** Opening Provided records block **
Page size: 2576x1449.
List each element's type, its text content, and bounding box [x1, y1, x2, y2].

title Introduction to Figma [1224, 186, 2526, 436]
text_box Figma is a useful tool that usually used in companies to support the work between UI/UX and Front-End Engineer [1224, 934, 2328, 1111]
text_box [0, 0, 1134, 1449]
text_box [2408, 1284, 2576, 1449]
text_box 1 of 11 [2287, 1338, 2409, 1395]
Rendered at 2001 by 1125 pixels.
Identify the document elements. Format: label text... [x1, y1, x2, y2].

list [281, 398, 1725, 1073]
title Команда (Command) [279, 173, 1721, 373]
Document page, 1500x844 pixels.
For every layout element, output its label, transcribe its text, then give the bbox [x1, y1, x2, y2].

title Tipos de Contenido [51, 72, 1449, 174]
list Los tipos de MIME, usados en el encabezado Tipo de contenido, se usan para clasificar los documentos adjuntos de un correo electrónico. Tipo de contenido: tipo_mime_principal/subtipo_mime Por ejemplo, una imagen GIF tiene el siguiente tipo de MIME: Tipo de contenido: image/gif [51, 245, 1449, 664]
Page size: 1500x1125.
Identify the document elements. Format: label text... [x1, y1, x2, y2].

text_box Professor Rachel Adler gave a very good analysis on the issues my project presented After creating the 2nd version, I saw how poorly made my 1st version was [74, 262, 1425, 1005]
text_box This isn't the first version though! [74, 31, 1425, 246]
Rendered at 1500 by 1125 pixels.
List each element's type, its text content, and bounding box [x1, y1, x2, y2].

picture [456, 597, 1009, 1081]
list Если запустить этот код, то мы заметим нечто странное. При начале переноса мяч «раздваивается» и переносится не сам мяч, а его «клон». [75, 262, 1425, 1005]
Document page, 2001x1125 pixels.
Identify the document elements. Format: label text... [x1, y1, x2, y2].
** Closing Provided records block **
▸ **Task description**
Your reply should consist of a single number, the count of lines in the records above that contain the string "pixels".

▸ **Exercise output**
4